Visuellement, l'animation d'Hazanavicius (qui a lui-même dessiné les personnages lors de la pré-production) reste dans un registre sage et convenu. Les traits épais et les mouvements lissés des personnages leur confèrent certes un aspect de gravure ancienne, mais cette esthétique volontairement dépouillée frôle parfois la pauvreté graphique. Quand on sait que la production a été perturbée par la pandémie, poussant le réalisateur à tourner Coupez ! entre-temps, on peut se demander si ce projet n'a pas pâti d'un manque d'investissement technique. La musique d'Alexandre Desplat, omniprésente et sirupeuse, achève d'enfoncer le spectateur dans un bain émotionnel artificiel.
Si Dominique Blanc apporte sa sensibilité habituelle au rôle de la bûcheronne, et que Grégory Gadebois (qui a remplacé Gérard Depardieu suite aux affaires judiciaires de ce dernier) compose un bûcheron crédible, c'est surtout l'ultime prestation de Jean-Louis Trintignant en narrateur qui marque. Sa voix chevrotante, enregistrée peu avant sa mort en 2022, confère une gravité indéniable au récit, même si elle ne peut suffire à masquer les failles du scénario.

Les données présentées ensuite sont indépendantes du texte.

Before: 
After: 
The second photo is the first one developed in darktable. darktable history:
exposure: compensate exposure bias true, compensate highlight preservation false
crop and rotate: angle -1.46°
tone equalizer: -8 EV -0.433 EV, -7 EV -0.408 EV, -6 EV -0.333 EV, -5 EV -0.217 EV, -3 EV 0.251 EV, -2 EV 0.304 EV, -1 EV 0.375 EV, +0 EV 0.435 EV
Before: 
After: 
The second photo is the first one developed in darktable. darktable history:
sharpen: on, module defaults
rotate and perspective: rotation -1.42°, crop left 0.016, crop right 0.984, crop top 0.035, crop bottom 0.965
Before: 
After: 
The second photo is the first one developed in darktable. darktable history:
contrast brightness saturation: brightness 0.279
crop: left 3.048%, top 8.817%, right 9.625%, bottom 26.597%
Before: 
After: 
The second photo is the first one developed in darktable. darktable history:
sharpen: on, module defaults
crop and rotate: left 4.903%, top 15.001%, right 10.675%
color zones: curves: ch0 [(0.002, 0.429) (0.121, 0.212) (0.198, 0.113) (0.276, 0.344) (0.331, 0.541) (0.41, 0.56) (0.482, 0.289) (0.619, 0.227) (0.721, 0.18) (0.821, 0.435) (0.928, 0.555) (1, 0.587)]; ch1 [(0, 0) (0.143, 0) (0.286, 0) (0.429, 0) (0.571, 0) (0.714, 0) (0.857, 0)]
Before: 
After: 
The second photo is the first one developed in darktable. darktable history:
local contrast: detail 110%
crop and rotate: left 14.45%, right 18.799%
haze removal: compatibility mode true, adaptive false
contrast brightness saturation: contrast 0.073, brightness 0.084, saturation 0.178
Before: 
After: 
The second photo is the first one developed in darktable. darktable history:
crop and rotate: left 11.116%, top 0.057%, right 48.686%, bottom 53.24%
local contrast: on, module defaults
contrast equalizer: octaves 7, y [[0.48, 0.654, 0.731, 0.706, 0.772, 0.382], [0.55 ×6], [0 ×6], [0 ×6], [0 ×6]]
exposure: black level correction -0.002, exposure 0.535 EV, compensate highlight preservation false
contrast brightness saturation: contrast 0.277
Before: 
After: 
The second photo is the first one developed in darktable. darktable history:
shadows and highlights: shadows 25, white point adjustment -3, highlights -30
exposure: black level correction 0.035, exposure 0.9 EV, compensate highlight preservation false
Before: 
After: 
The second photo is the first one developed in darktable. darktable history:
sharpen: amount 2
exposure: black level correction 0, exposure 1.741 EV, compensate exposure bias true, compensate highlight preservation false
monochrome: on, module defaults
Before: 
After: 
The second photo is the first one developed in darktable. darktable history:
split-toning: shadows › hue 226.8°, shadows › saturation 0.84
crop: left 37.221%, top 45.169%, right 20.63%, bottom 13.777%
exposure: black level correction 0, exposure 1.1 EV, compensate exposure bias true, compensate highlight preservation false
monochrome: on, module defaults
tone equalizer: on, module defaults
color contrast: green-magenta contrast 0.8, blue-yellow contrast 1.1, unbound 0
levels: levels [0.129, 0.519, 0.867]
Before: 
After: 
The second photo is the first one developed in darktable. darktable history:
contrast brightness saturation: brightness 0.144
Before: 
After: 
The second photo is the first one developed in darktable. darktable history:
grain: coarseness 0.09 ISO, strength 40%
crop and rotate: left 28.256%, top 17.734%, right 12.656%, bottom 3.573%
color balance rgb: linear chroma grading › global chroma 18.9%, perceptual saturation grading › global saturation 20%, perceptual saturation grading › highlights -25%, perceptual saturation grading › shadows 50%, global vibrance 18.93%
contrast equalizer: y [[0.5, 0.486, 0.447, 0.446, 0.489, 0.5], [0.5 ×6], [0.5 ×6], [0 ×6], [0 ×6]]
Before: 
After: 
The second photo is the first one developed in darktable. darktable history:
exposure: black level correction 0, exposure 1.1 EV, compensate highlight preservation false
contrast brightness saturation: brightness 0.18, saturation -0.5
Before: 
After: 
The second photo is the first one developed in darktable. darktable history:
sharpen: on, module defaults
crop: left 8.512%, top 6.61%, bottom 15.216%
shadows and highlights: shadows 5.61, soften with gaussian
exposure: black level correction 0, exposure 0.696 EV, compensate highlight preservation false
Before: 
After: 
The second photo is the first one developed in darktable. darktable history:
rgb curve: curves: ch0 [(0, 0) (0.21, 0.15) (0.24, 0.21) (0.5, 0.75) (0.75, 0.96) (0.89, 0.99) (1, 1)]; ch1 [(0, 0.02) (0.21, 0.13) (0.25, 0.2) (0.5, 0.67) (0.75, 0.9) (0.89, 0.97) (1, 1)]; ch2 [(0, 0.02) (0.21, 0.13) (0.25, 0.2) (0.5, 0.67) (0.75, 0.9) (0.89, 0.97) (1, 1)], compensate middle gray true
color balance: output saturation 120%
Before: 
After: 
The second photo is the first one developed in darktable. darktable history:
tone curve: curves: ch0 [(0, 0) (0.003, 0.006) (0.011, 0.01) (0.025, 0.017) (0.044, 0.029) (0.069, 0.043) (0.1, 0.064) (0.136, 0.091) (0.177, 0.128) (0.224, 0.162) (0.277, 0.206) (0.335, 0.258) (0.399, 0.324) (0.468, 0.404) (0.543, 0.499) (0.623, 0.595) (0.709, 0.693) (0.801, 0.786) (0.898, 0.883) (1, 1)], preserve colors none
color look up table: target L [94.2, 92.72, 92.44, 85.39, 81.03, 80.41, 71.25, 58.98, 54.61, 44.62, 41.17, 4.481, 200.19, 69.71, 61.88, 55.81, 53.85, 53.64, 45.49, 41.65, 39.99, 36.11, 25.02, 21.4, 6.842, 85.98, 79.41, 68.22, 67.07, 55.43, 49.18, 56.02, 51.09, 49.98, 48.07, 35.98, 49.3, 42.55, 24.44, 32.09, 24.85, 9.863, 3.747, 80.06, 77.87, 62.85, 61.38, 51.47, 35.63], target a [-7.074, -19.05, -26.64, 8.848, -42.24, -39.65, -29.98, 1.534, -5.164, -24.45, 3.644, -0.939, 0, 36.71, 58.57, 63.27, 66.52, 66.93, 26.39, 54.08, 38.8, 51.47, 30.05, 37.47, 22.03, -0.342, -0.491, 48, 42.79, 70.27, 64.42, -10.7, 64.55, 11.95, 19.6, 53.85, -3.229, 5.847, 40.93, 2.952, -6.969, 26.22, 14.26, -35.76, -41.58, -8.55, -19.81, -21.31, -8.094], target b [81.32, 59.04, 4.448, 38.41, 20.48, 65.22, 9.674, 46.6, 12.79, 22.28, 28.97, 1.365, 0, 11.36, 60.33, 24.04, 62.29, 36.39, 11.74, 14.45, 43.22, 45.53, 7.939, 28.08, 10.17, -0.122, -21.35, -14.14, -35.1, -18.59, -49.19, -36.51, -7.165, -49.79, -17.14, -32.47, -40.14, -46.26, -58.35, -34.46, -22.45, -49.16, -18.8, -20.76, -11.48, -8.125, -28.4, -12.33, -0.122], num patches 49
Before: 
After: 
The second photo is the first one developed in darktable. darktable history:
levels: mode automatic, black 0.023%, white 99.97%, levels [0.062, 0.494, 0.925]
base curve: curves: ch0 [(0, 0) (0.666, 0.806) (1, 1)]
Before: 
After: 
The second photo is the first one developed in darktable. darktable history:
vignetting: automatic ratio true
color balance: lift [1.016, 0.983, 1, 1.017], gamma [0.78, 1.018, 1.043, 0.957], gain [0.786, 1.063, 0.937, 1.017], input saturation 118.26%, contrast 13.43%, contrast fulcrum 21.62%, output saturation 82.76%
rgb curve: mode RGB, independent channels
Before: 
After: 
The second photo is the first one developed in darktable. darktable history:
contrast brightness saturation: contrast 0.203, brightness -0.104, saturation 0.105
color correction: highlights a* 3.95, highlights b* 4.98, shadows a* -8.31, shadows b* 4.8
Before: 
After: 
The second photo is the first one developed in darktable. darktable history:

Malgré les intentions louables d'Hazanavicius et son désir sincère de transmettre un message d'humanité, La plus précieuse des marchandises sombre dans la facilité émotionnelle et l'incohérence narrative. Les amateurs d'animation préféreront se tourner vers Valse avec Bachir d'Ari Folman, qui prouve qu'on peut traiter de sujets graves en animation sans sacrifier la complexité à l'émotion de surface.